RECORDS FOR THIS EXERCISE
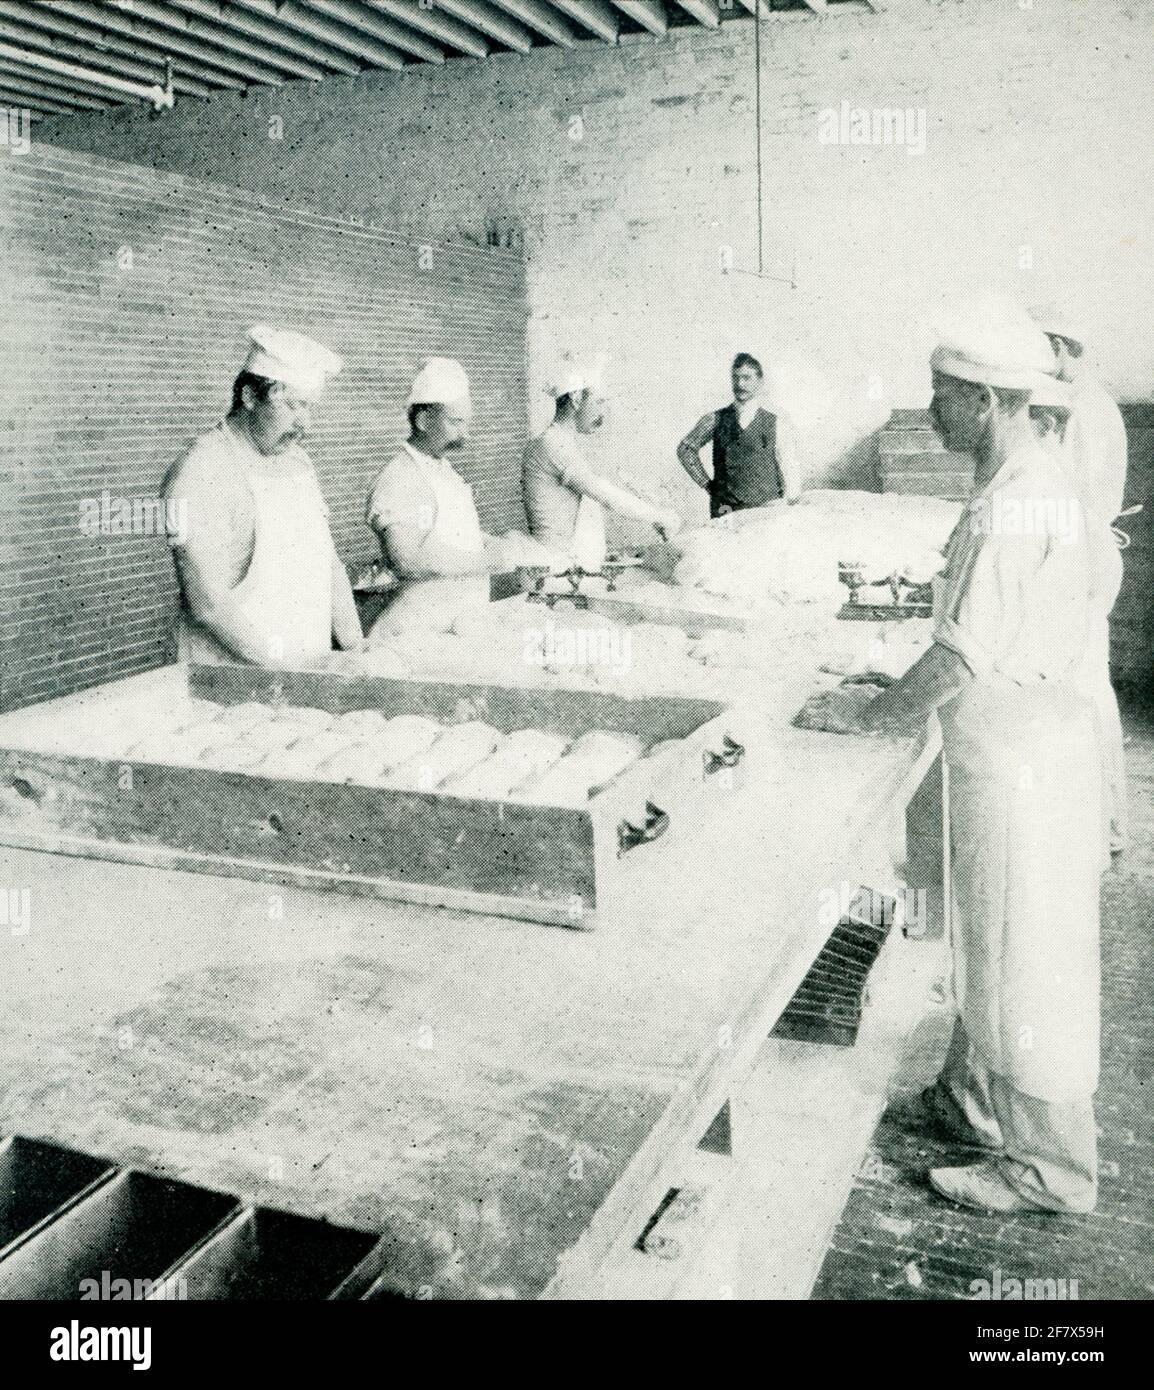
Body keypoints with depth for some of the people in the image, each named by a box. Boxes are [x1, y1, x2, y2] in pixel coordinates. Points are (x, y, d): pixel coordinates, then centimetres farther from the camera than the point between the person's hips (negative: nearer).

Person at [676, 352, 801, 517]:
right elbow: (685, 449, 17)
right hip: (725, 512, 1)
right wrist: (708, 485, 10)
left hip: (767, 511, -1)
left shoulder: (778, 424, 5)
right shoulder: (715, 420, 9)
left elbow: (791, 473, 6)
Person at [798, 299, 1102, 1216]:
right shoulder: (1028, 482, 9)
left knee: (1025, 959, 4)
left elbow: (962, 659, -22)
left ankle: (1050, 1168, 21)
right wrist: (901, 697, 12)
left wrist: (871, 717, -10)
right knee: (991, 943, 20)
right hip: (1012, 749, 10)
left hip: (1022, 760, -10)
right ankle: (977, 1103, 38)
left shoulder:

PROBLEM DETAILS
Without the pictures, please reproduce each line of the listing above exactly, from the first one through the line bearing "left shoulder: (778, 424, 5)".

ANSWER TO THIS EXERCISE
Body keypoints with depth for some of the people in the image, each named by a box. Boxes are [x1, y1, x2, y2] in pixel coordinates. Points are (x, y, d): pixel coordinates, then centimetres farther from the camera than the point between the person's hips (negative: nearer).

Person at [676, 352, 801, 517]:
right elbow: (685, 449, 17)
right hip: (725, 512, 1)
right wrist: (708, 485, 10)
left hip: (767, 511, -1)
left shoulder: (778, 424, 5)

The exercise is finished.